Question

Find the range of function $f:[0,1]\to R,f\left(x\right)=x^3-x^2+4x+2{\sin }^{-1}\left(x\right)$.

• A. $[-(\mathrm{\pi }+2),0]$
• B. $[0,(4+\mathrm{\pi }\left)\right]$
• C. $[2,3]$
• D. $[0,(2+\mathrm{\pi }\left)\right]$

Answer 1

The correct option is B

$[0,(4+\mathrm{\pi }\left)\right]$

Explanation for correct option.

Step:1 Simplify the function f(x).

$$\begin{gathered} f\left(x\right)=x^3-x^2+4x+2{\sin }^{-1}\left(x\right) \\ \Rightarrow f\left(x\right)=x^3+2{\sin }^{-1}\left(x\right)-x^2+4x+4-4 \\ \Rightarrow f\left(x\right)=x^3+2{\sin }^{-1}\left(x\right)-(x^2-4x+4)+4 \\ \Rightarrow f\left(x\right)=x^3+2{\sin }^{-1}\left(x\right)-{(x-2)}^2+4 \\ \Rightarrow f\left(x\right)=x^3+2{\sin }^{-1}\left(x\right)+4-{(x-2)}^2 \end{gathered}$$

Here, the part $x^3+2{\sin }^{-1}\left(x\right)+4$ of the function is increasing.
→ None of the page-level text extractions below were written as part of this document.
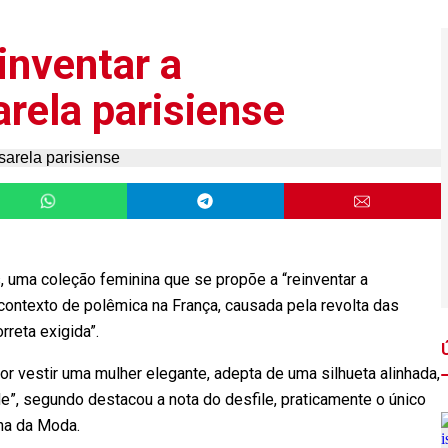
inventar a
arela parisiense
 uma coleção feminina que se propõe a “reinventar a
contexto de polêmica na França, causada pela revolta das
rreta exigida”.
or vestir uma mulher elegante, adepta de uma silhueta alinhada,
e”, segundo destacou a nota do desfile, praticamente o único
na da Moda.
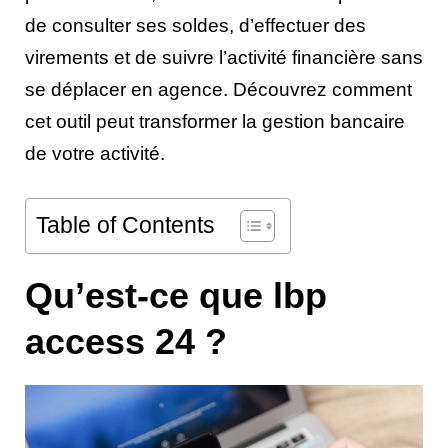
de consulter ses soldes, d’effectuer des
virements et de suivre l’activité financière sans
se déplacer en agence. Découvrez comment
cet outil peut transformer la gestion bancaire
de votre activité.
Table of Contents
Qu’est-ce que lbp
access 24 ?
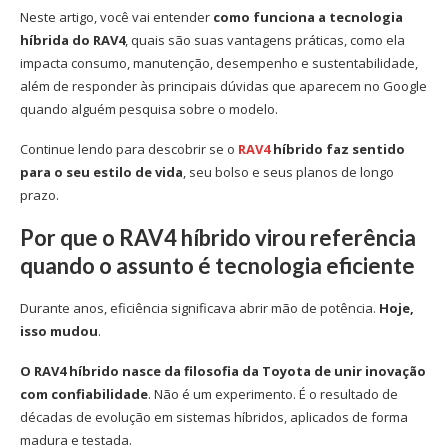
Neste artigo, você vai entender
como funciona a tecnologia
híbrida do RAV4
, quais são suas vantagens práticas, como ela
impacta consumo, manutenção, desempenho e sustentabilidade,
além de responder às principais dúvidas que aparecem no Google
quando alguém pesquisa sobre o modelo.
Continue lendo para descobrir se o
RAV4
híbrido faz sentido
para o seu estilo de vida
, seu bolso e seus planos de longo
prazo.
Por que o RAV4 híbrido virou referência
quando o assunto é tecnologia eficiente
Durante anos, eficiência significava abrir mão de potência.
Hoje,
isso mudou
.
O RAV4 híbrido nasce da filosofia da Toyota de unir inovação
com confiabilidade
. Não é um experimento. É o resultado de
décadas de evolução em sistemas híbridos, aplicados de forma
madura e testada.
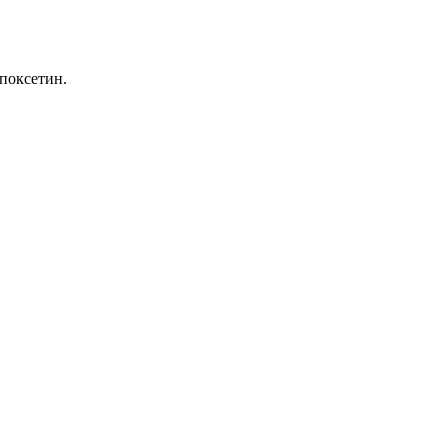
поксетин.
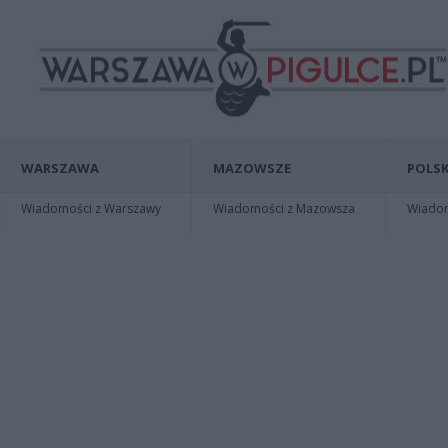
WARSZAWA
MAZOWSZE
POLSK
Wiadomości z Warszawy
Wiadomości z Mazowsza
Wiadomo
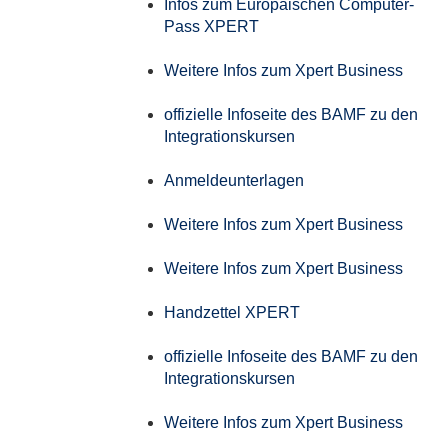
Infos zum Europäischen Computer-
Pass XPERT
Weitere Infos zum Xpert Business
offizielle Infoseite des BAMF zu den
Integrationskursen
Anmeldeunterlagen
Weitere Infos zum Xpert Business
Weitere Infos zum Xpert Business
Handzettel XPERT
offizielle Infoseite des BAMF zu den
Integrationskursen
Weitere Infos zum Xpert Business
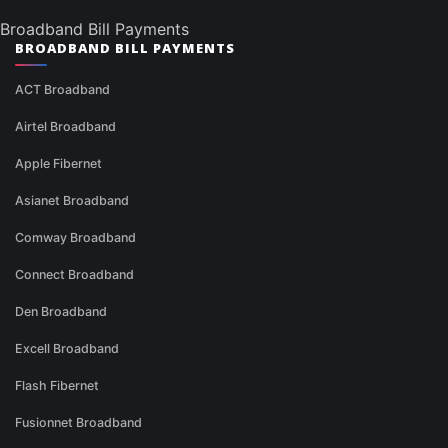
Broadband Bill Payments
BROADBAND BILL PAYMENTS
ACT Broadband
Airtel Broadband
Apple Fibernet
Asianet Broadband
Comway Broadband
Connect Broadband
Den Broadband
Excell Broadband
Flash Fibernet
Fusionnet Broadband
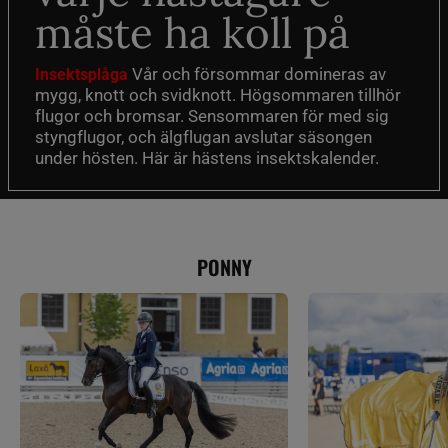
måste ha koll på
Vår och försommar domineras av
Insektsplåga
mygg, knott och svidknott. Högsommaren tillhör
flugor och bromsar. Sensommaren för med sig
styngflugor, och älgflugan avslutar säsongen
under hösten. Här är hästens insektskalender.
PONNY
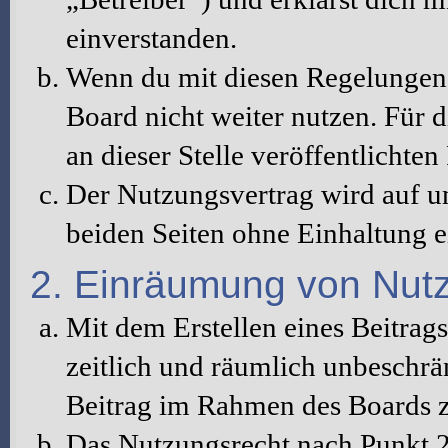
einverstanden.
Wenn du mit diesen Regelungen n
Board nicht weiter nutzen. Für d
an dieser Stelle veröffentlichte
Der Nutzungsvertrag wird auf u
beiden Seiten ohne Einhaltung ei
2. Einräumung von Nut
Mit dem Erstellen eines Beitrags
zeitlich und räumlich unbeschrä
Beitrag im Rahmen des Boards z
Das Nutzungsrecht nach Punkt 2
Step: Calculate the range of f(x)

Here, in

$$\begin{gathered} f\left(x\right),x\in (0,1) \\ \therefore (x-2)\in (-2,-1) \\ \Rightarrow {(x-2)}^2\in (4,1) \\ \Rightarrow {(x-2)}_{min}atx=1;{(x-2)}_{max}atx=0. \end{gathered}$$

$\begin{array}{rcl}f{\left(x\right)}_{max}atx& =& 1\\ \therefore f{\left(x\right)}_{x=1}& =& 4+1+\mathrm{\pi }-1\\ & =& 4+\mathrm{\pi }\\ \mathrm{f}{\left(\mathrm{x}\right)}_{\min }\mathrm{at}\mathrm{x}& =& 0;\\ \therefore \mathrm{f}{\left(\mathrm{x}\right)}_{\mathrm{x}=0}& =& 0+0+4-4\\ & =& 0\end{array}$

Range : $[0,(4+\mathrm{\pi }\left)\right]$.

Therefore, Option(B) is the correct answer.